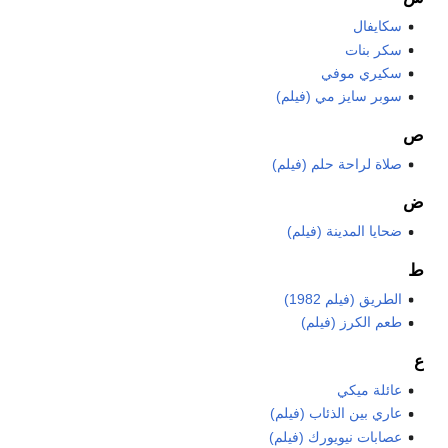
سكايفال
سكر بنات
سكيري موفي
سوبر سايز مي (فيلم)
ص
صلاة لراحة حلم (فيلم)
ض
ضحايا المدينة (فيلم)
ط
الطريق (فيلم 1982)
طعم الكرز (فيلم)
ع
عائلة ميكي
عاري بين الذئاب (فيلم)
عصابات نيويورك (فيلم)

▶ **Directive**
Report how many lines in the listing contain the string "فيلم", with case counting, and give only that number.

▶ **Your solution**
7